= Territories of the Awori =

The Territories of the Awori are a part of Nigeria inhabited by the Awori tribe sub-ethnic group of the Yoruba people, speaking a distinct dialect of the Yoruba language. Traditionally, Awori are found in two Nigerian States: Ogun and Lagos.

==Territories with significant inhabitants==
The Awori could be grouped into two major divisions. These are the early Awori and the latter Awori groups. Among the early Awori group of settlement are Otta, Ado-Odo, Isheri, Otto-Awori, Iddo, Ebute Metta, Apa, Ibereko etc.

===Lagos State===
Awori is generally considered to be the earliest dominant tribe in Lagos, even though the throne for the Oba of Lagos had its origin from Benin.

In an interview with The Punch, Nigerian lawyer and elder statesman, Lateef Olufemi Okunnu described the Aworis as being the original inhabitants of Lagos State. He noted that they settled in Lagos about half a millennium ago, long before the Bini invasion of Lagos.

Sola Ebiseni, a former commissioner for environment in Ondo State and Awori-born legal practitioner in a publication for Vanguard, emphasized that early Awori territories in Lagos was governed through the Idejo chiefs, who had policies that ensured possession and increase of their land. He historically cited Awori as the second most populous indigenous tribe in Lagos, only surpassed by Ilaje people. Significant populations were described to have settled in Apapa, Ajegunle, Makoko, Iwaya, Bariga, Oko Baba, Oto, Ebute-Metta, Oyingbo, Ijora, Igbo Elejo, Ojo, Aloro Island (off the coast of Kirikiri) Ajah, Badore, Iton Agan, Oworonsoki, Agboyi, Bayeku etc.

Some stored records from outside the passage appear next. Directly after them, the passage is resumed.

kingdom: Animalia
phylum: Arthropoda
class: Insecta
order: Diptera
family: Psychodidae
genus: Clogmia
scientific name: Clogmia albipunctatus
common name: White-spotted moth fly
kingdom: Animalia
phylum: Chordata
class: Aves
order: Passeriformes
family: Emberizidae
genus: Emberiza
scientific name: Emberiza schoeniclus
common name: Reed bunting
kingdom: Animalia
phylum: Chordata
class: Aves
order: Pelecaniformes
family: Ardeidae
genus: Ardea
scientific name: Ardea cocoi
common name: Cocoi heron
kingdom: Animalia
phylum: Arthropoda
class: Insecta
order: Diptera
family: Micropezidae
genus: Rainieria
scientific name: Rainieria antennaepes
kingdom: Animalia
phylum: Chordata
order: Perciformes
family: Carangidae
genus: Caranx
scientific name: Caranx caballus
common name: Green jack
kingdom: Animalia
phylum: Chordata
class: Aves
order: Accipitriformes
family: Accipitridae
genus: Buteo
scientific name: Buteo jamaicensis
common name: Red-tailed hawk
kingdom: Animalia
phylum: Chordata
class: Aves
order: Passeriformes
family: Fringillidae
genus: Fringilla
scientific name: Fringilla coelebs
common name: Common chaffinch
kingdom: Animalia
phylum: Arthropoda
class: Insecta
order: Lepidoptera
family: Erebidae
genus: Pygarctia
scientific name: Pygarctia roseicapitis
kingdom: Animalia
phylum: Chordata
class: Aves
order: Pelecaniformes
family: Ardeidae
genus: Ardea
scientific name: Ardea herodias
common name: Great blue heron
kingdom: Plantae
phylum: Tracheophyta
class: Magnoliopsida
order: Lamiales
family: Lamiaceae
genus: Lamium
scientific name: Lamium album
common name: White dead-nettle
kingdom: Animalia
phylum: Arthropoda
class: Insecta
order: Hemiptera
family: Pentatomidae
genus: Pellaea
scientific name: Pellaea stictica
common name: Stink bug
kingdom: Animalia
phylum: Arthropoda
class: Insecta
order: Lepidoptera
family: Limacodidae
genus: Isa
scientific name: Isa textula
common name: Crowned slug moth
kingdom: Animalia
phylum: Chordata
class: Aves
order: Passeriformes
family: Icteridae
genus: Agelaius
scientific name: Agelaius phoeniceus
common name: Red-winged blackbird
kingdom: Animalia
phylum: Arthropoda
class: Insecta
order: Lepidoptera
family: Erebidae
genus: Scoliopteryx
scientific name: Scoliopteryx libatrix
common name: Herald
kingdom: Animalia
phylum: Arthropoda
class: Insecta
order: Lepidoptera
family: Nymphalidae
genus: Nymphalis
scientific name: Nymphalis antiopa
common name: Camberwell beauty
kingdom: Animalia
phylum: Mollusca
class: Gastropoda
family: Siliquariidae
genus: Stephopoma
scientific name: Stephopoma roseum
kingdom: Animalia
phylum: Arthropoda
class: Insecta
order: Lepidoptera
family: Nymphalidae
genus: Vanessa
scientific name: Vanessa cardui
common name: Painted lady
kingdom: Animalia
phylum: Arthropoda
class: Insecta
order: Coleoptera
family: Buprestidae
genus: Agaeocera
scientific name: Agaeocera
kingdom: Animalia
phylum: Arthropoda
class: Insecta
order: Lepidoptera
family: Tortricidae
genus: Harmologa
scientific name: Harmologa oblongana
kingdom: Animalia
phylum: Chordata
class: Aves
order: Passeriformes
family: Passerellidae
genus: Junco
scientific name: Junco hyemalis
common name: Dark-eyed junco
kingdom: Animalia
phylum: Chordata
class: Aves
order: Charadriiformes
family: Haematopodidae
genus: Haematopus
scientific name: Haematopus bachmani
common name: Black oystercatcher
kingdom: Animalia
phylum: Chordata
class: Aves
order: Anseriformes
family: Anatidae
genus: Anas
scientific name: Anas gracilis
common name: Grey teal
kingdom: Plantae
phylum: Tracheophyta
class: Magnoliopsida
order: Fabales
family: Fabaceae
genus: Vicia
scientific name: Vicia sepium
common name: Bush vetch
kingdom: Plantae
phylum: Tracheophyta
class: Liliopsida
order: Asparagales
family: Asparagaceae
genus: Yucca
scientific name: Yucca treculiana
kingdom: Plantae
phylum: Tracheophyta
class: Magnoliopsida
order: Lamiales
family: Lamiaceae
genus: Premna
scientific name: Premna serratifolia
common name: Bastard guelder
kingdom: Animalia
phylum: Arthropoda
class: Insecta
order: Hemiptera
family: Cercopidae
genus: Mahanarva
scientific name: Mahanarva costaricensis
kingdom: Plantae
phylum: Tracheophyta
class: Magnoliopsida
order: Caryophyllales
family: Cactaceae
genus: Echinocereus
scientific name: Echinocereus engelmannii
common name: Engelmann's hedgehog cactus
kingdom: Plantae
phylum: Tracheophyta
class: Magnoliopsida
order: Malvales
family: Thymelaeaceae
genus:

In 2017, Erelu Kuti of Lagos, Abiola Dosunmu controversially refuted claims that the Awori's were the original "owners" of Lagos. She described Lagos as firstly being an "extension of the Benin kingdom". She also stated that after the emigration of the Awori tribe they were initially paying royalties to the Oba of Benin. Her position was denied by Oba of Lagos, who earlier espoused the significance of Bini in the creation of Lagos but claimed that the Benin were not the owners of Lagos.

The Awori constitute the bulk of the indigenous population of sixteen, out of the twenty local government areas of Lagos State as at the year 2003, the only exceptions being Epe, Ikorodu and IbejuLekki with minimal Awori inhabitants. In these areas, they have developed many kingdoms and chiefdoms. Speaking against a proposed Lagoon State, Awori Welfare Association of Nigeria (AWAN) advocated for more local governments for Aworiland, instead of creation of more states as marginalization of minorities will come to play if done. They also identified the insensitivity of the actors due to lack of consultation as a reason for their refusal. Apapa, Iganmu, Somolu, Bariga, Akoka, Eti-Okun, Iwerekun, Kosofe, Agboyi, Ketu, Obalende/lkoyi, Iru/Victoria Island, Eti-Osa East, Eti-Osa West, Eti-Osa Central, Etikun, Ibeshe and Majidun towns were described as Aworiland in the proposed state.

===Ogun State===
The Awori people in Ogun State are located in Ogun West senatorial district, a portion that represents 37 percent of the entire area and 31% of the population in the state.